The liver displays a unique ability to grow and regenerate. For example, complete hepatic regeneration occurs within days to weeks after two-thirds of the liver has been resected. Chronic hepatocellular damage can lead to impaired regulation of regeneration, which results in hepatocellular carcinoma, one of the most common malignancies in the world. Despite the clinical significance of this topic, fundamental questions remain. Growth factors stimulate liver regeneration by activation of receptor tyrosine kinases, which in turn increases free Ca2+ within the cytosol and nucleus, but the relative role of cytosolic and nuclear Ca2+ in the regulation of liver growth is unclear. However, we now know that changes in both nuclear and cytosolic Ca2 + in hepatocytes are mediated by inositol 1,4,5-trisphosphate (InsPS), and that distinct InsPS receptors (InsPSRs) within the nucleus are capable of locally increasing Ca2+. Furthermore, nuclear Ca2+ is important for growth factor-mediated gene expression. Based on these findings, Project by Nathanson will test the hypothesis that receptor tyrosine kinases regulate cell growth by inducing lnsP3-mediated Ca2+ signals within the nucleus. The hepatocyte growth factor (HGF) receptor will be used as a model to test this hypothesis through three specific aims: 1. The mechanism by which the phosphorylated HGF receptor reaches the nucleus will be determined. 2. The mechanism by which the nuclear HGF receptor locally generates InsPS and thus nuclear calcium signals will be identified. 3. The process through which nuclear Ca2+ regulates cell growth will be examined. These studies will reveal how growth factors and their corresponding receptor tyrosine kinases control nuclear Ca2+ in intact cells, and identify the distinct role this may play in regulating the growth and function of the liver. Together with Projects by Ehrlich and Bennett, this work should provide an integrated understanding of how growth factors act through mitogen-activated protein kinase (MAPK) and MAPK-specific phosphatases to regulate the growth of hepatocytes through Ca2+ signaling within the nucleus.

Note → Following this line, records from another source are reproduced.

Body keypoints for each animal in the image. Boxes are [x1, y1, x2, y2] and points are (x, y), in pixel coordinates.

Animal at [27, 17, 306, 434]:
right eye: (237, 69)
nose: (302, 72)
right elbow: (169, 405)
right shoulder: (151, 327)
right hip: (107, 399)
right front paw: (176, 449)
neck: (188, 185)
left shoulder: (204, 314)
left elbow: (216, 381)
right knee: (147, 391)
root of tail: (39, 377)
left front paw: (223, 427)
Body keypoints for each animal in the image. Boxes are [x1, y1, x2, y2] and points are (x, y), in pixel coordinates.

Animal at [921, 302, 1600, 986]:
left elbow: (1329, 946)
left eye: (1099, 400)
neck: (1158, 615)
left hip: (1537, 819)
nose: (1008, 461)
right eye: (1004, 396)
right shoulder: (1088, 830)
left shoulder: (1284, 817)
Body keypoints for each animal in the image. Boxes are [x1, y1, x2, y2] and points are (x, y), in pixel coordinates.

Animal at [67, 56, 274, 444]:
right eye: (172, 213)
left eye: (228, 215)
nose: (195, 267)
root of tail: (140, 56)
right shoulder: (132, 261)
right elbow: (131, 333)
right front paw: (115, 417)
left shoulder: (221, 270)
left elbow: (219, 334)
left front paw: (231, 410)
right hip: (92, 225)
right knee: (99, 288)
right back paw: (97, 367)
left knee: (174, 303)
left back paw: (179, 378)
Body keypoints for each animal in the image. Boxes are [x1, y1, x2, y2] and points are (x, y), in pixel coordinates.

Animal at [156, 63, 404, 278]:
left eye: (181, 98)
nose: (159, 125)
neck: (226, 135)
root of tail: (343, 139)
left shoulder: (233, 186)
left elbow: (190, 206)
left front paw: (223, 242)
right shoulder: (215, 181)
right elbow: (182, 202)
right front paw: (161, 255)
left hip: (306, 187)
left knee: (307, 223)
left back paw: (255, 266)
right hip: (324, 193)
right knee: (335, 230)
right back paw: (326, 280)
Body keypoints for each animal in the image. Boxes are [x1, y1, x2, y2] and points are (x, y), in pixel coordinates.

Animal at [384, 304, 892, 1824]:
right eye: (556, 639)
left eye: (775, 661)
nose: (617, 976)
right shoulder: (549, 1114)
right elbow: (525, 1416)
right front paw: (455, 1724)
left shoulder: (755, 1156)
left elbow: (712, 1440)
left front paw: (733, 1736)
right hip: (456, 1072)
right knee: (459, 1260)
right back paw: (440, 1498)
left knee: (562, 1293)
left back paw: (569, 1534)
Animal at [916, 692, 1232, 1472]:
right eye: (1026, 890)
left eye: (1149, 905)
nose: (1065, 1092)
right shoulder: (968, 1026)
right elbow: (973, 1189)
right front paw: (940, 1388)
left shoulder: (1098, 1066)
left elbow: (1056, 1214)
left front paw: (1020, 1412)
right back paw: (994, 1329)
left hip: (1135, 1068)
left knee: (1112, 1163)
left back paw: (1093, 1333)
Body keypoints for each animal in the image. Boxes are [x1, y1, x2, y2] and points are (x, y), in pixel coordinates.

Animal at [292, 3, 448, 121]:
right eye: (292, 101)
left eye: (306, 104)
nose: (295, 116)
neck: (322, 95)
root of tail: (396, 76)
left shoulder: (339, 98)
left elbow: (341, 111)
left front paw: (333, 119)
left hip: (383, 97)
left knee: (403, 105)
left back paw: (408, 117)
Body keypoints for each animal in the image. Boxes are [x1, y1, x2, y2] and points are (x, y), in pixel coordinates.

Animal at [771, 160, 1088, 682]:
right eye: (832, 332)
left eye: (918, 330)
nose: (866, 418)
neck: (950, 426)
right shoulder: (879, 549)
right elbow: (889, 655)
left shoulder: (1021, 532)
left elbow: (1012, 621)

肝脏表现出独特的生长和再生能力。例如，完全肝再生 发生在三分之二的肝脏被切除后的几天到几周内。慢性肝细胞损伤 可能导致再生调节受损，从而导致肝细胞癌，这是最常见的癌症之一 世界上常见的恶性肿瘤。尽管这个主题具有临床意义，但基本问题 保持。生长因子通过激活受体酪氨酸激酶来刺激肝脏再生，从而反过来 增加细胞质和细胞核内的游离 Ca2+，但细胞质和细胞核 Ca2+ 的相对作用 肝脏生长的调节尚不清楚。然而，我们现在知道细胞核和细胞质 Ca2 的变化 + 肝细胞中的 + 由肌醇 1,4,5-三磷酸 (InsPS) 介导，并且不同的 InsPS 受体 细胞核内的 (InsPSR) 能够局部增加 Ca2+。此外，核Ca2+是 对于生长因子介导的基因表达很重要。基于这些发现，Nathanson 项目将测试 假设受体酪氨酸激酶通过诱导 lnsP3 介导的 Ca2+ 信号来调节细胞生长 核内。肝细胞生长因子（HGF）受体将被用作模型来测试这一点 通过三个具体目标的假设： 1.确定磷酸化HGF受体到达细胞核的机制。 2. 核HGF受体局部产生InsPS进而产生核钙的机制 信号将被识别。 3. 将检查核Ca2+调节细胞生长的过程。 这些研究将揭示生长因子及其相应受体酪氨酸激酶如何控制 完整细胞中的核 Ca2+，并确定其在调节生长和功能中可能发挥的独特作用 肝脏的。与埃利希和贝内特的项目一起，这项工作应该提供对如何 生长因子通过丝裂原激活蛋白激酶 (MAPK) 和 MAPK 特异性磷酸酶发挥作用， 通过细胞核内的 Ca2+ 信号传导调节肝细胞的生长。